Write the next part of the archived newspaper story about Blizzard Hannah, picking up right after its last sentence.

- Provided passage:
..........

FROM THE ARCHIVES: As an April blizzard moves into region, a look back on Blizzard Hannah

This Herald story from April 6, 1997, details the effects from Blizzard Hannah, which added to the severity of the Flood of 1997. Blizzard Hannah hit the region on April 4, 26 years ago.

High piles of snow are shown in this photo, taken before the Flood of 1997. Submitted by Renae Bye.

Editor's note: As an April blizzard moves into the Grand Forks region on Tuesday, April 4, 2023, here is a look back at a story from the Herald files about Blizzard Hannah, which hit on April 4, 1997, and set the stage for the devastating Flood of 1997.

Blizzard Hannah caused a variety of problems as it intensified Saturday, ranging from closed highways to television and radio stations out.

Interstate 29 was closed between Fargo and the Canadian border Saturday night. Interstate 94 was closed from Bismarck to the Montana line and east out of Bismarck. A downed power line stopped traffic on I-94 between Valley City and Fargo.

KXJB's tower blows down: Heavy snow and ice felled KXJB-TV's 2,060-foot transmitter tower three miles east of Galesburg, N.D. at about 6:15 p.m., said Don Schroeder, transmitter station supervisor.

KVLY-TV's 2,063-foot tower in Blanchard, N.D., about five miles northeast of KXJB's tower, was still standing, an employee in the Fargo office said.


KVLY's tower is the tallest structure in the North America.

"It's only three feet (taller than KXJB's)," said Schroeder. "But today, they are 2,063 feet taller."

Schroeder said he didn't know the condition of the tower station because travel conditions were too severe to get to the site.

..........

- Data to examine:
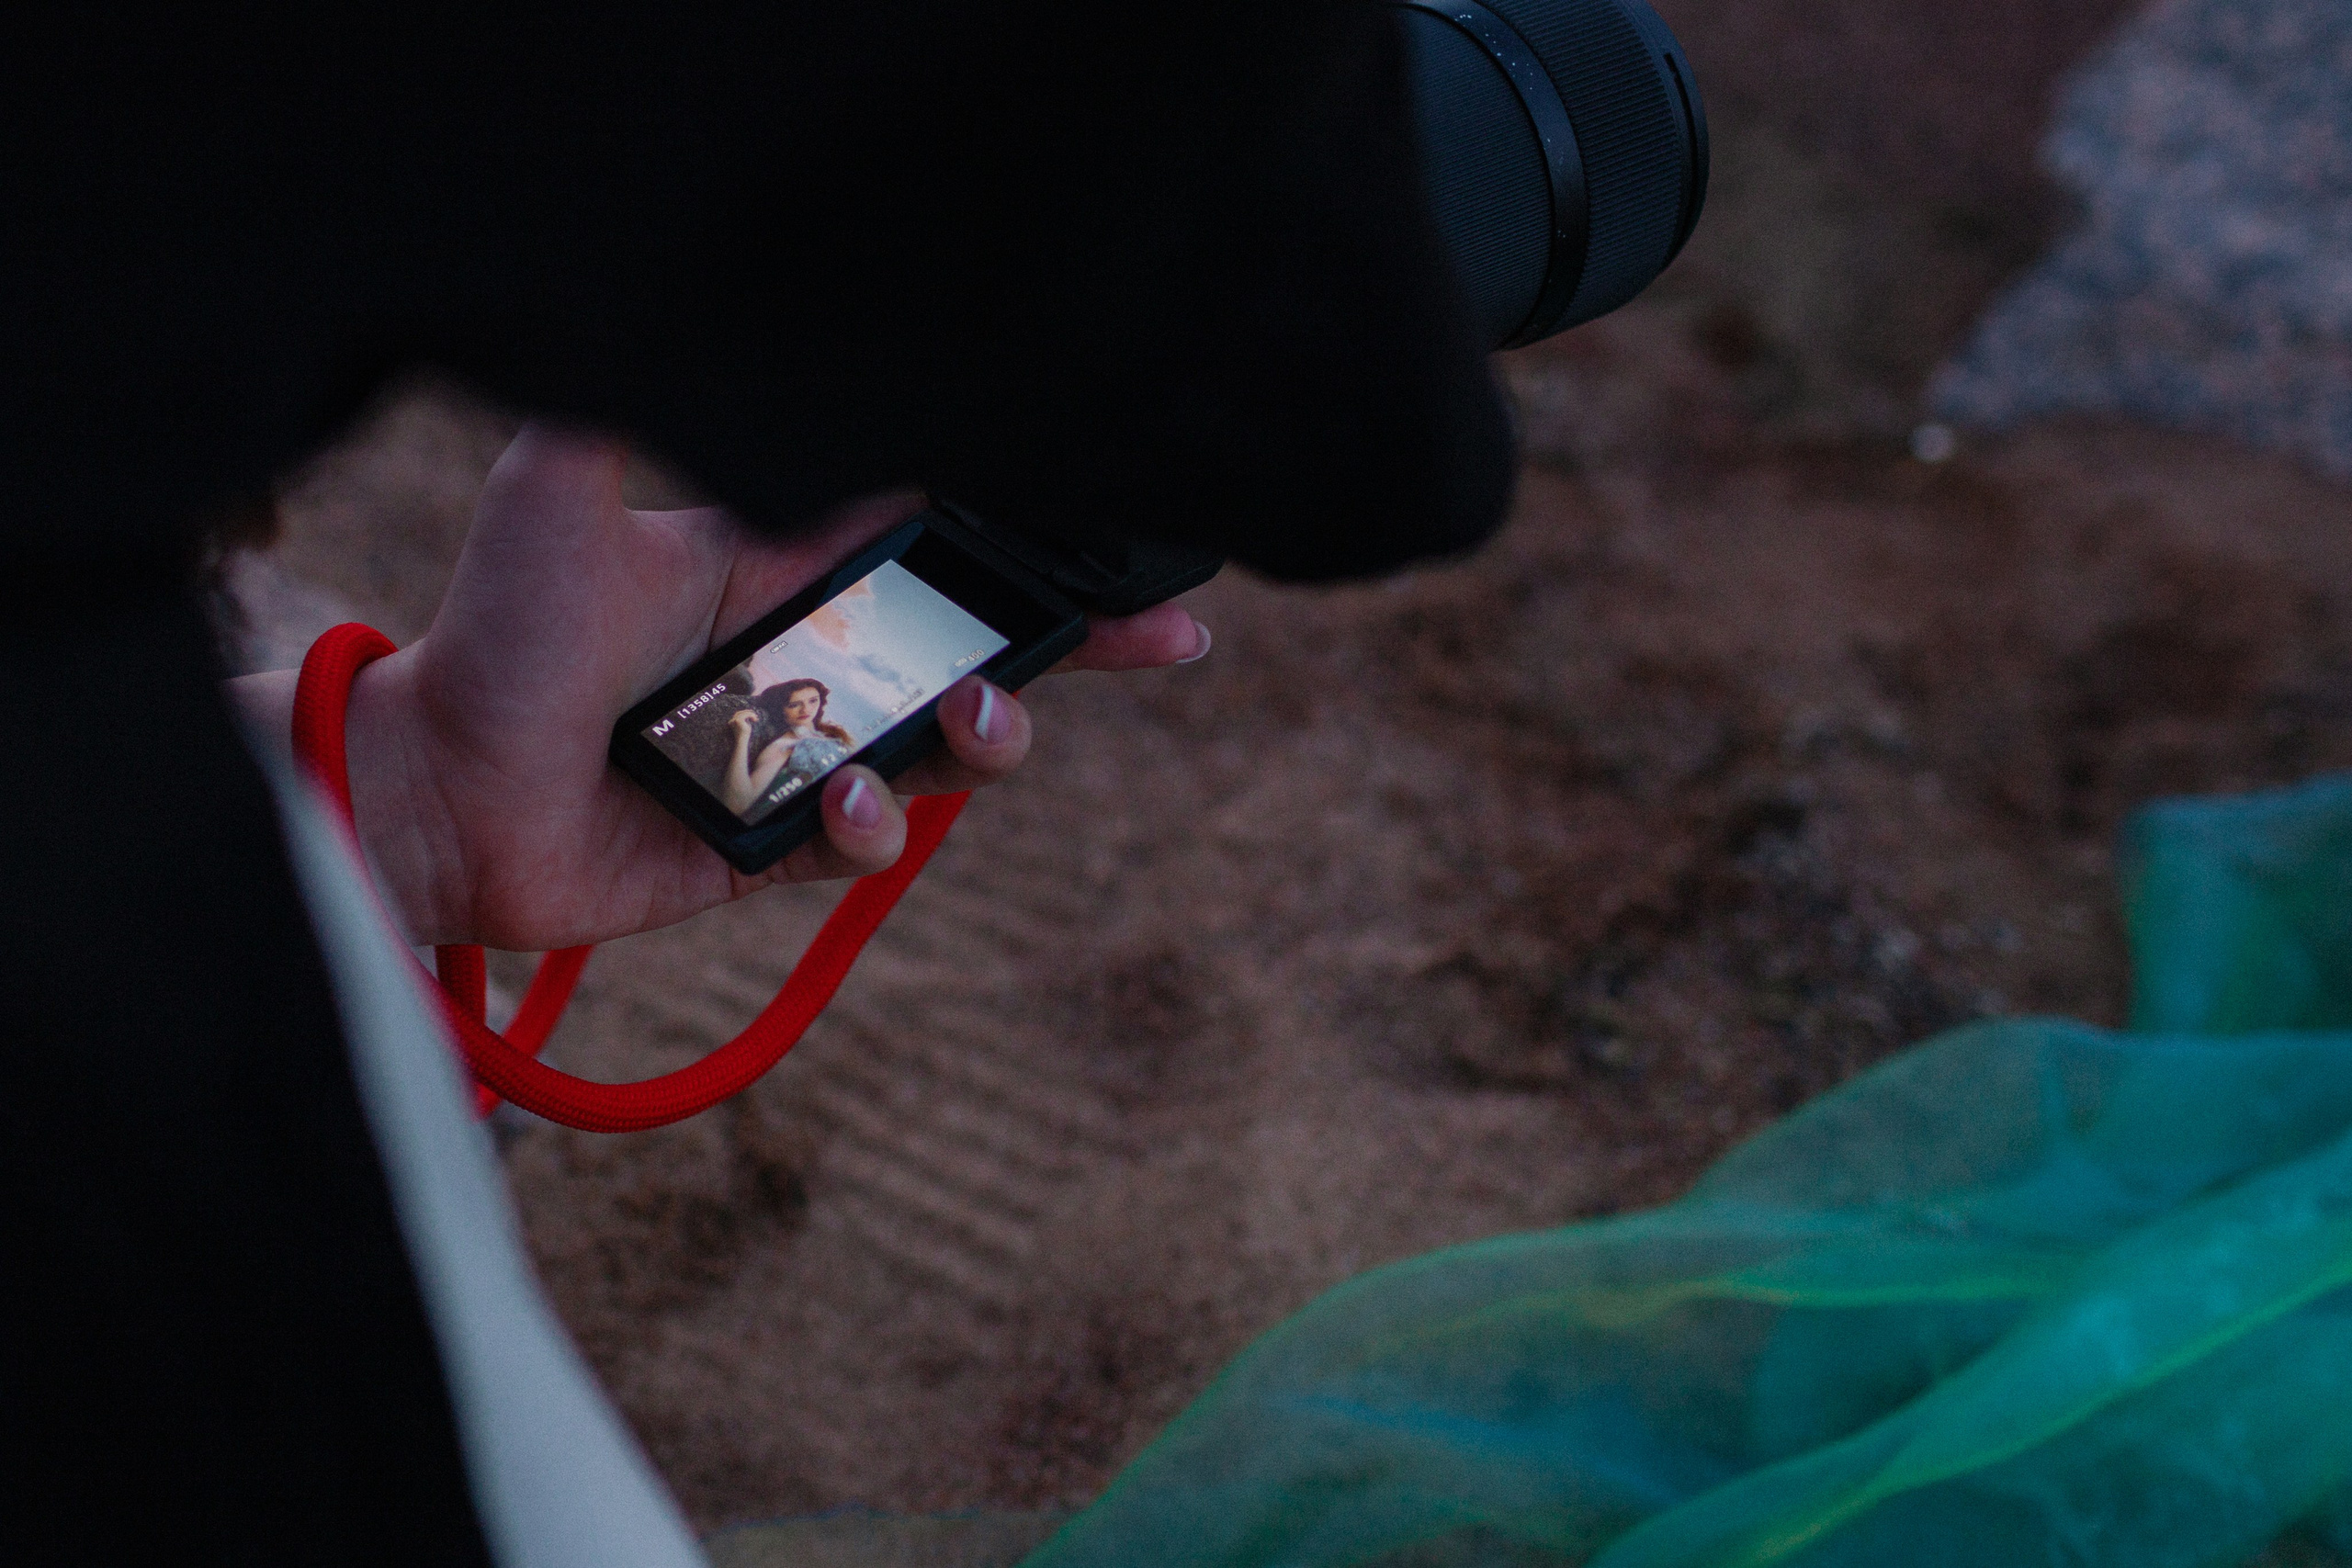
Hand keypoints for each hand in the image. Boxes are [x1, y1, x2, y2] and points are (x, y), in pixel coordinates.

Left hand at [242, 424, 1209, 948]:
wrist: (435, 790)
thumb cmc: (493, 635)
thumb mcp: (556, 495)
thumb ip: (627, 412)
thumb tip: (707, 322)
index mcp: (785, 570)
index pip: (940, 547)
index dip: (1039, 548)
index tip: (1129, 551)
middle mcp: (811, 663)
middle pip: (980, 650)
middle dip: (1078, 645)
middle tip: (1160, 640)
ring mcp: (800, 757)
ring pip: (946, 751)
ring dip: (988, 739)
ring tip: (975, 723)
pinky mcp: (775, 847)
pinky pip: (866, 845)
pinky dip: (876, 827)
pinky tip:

..........

- Answer box:
Schroeder said it's the second time the tower has been toppled. On Feb. 14, 1968, a U.S. Marine Corps helicopter struck the tower, killing all four crew members.

An employee at WDAZ-TV in Grand Forks said the station's tower near Petersburg, N.D., was in good condition.

Radio stations off air: Most local radio stations went off the air at various times Saturday.

Strong winds, snow and ice toppled a section of KKXL's (93 FM, 1440 AM) 400-foot tower north of East Grand Forks.

About 120 feet of the tower is still standing, said Denny Johnson, program director for KKXL-AM. He said the stations would be off the air until further notice.


"All radio stations have experienced problems of some sort," said Brian Lee Rivers, station manager of KJKJ 108 FM in Grand Forks, which also went off the air Saturday.

Jeff Erickson, operations manager at KCNN 1590 AM in Grand Forks said that station went off at about 2 p.m. Sister station K-LITE 104 PM also went off the air at about 4 p.m.

Erickson, who was at the station at 5 a.m. and still there late Saturday, said they hoped to have KCNN back on the air sometime Saturday evening.

Cable out: TCI Cable's power station north of East Grand Forks also lost power. General manager Butch Moteberg said three power poles snapped and generators were in place.

Some channels were back Saturday evening, but Moteberg said some areas will be without cable entirely until power is restored.

Airport woes: Grand Forks International Airport experienced two power outages Saturday, said Gary Baker, operations supervisor.

The first occurred at about 2 a.m. and lasted for about two hours, he said. The second hourlong outage was about 3 p.m.

Several flights were delayed for weather and mechanical reasons, he said.


Baker said for the most part, operations continued as normal. De-icing continued on planes and runways all day. Baker said the airport's new chemical de-icing method was working well.

Baker said he was trying to get another generator for the airport in case of any more outages.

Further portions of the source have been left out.